Contributing to the rising costs for teams is the travel expenses, not from venue to venue, but bringing in players from out of province (imports and locals).  Sure it is great to have access to great talent, but there are great players locally that could fill the roles.  The teams have to look beyond the idea that “locals can’t compete” at this level and realize there is something wrong with that attitude.  The local talent pool has depth but many opt to not play simply because of the commitment that is required or because they are treated like sub-par players.  For the teams to survive, they have to acknowledge and utilize this local talent and establish a player development system that exists in the minor ranks first.

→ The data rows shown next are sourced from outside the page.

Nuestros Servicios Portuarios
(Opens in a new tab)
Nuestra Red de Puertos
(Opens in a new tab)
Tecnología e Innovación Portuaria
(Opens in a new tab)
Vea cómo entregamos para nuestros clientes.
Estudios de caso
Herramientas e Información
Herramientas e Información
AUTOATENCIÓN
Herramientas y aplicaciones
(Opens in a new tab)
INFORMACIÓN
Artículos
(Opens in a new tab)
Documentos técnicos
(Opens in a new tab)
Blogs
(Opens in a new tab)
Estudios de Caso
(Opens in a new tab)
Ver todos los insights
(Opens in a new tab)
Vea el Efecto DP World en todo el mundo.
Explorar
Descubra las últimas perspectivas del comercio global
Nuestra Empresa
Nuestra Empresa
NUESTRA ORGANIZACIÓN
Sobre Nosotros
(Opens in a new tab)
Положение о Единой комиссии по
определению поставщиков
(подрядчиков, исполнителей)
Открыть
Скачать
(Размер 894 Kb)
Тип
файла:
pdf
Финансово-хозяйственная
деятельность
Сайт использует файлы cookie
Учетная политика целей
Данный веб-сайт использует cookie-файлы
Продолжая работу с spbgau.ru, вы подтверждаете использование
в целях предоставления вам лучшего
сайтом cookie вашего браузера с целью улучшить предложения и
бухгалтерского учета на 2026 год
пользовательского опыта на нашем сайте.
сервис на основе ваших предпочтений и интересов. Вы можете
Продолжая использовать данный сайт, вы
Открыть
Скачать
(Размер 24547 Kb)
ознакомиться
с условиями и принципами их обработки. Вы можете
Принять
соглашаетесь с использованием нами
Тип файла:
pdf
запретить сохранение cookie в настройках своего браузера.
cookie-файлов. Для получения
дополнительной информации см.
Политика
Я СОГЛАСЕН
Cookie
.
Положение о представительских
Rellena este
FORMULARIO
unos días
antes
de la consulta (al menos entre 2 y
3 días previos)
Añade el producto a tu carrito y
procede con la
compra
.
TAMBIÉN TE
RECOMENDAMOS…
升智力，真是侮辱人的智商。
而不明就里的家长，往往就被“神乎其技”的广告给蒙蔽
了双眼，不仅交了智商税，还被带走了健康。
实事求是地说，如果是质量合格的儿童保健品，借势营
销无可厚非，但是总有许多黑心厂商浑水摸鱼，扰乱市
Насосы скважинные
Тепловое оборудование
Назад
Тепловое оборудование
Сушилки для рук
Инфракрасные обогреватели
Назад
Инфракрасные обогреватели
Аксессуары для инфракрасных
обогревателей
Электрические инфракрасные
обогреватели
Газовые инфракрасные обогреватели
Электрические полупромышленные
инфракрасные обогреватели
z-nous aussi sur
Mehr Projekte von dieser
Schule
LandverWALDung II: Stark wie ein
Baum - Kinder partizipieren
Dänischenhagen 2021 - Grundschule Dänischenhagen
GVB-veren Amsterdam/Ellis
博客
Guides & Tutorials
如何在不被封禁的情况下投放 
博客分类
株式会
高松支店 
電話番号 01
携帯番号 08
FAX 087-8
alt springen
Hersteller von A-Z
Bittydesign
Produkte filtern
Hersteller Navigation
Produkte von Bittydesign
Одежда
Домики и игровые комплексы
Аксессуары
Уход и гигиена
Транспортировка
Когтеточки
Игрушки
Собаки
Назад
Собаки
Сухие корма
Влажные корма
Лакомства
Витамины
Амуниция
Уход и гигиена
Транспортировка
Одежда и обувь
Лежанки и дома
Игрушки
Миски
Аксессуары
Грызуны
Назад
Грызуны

The league itself is not doing anything to promote its product.  There is nothing making the game fan/family friendly.  There is very little marketing or public relations occurring.  It is not as simple as “build it and they will come”.  There has to be an effort to promote the teams, promote the league and make the games an event that people want to come to.  Instead, they have taken very much a protectionism attitude, attacked those organizations, websites and individuals who have provided more exposure to the game than ever before.  There has to be a definite attitude change.

Does this league have a future?

Sure it does … but there has to be some changes.  It will not survive until some of the larger picture items are addressed and attitudes change.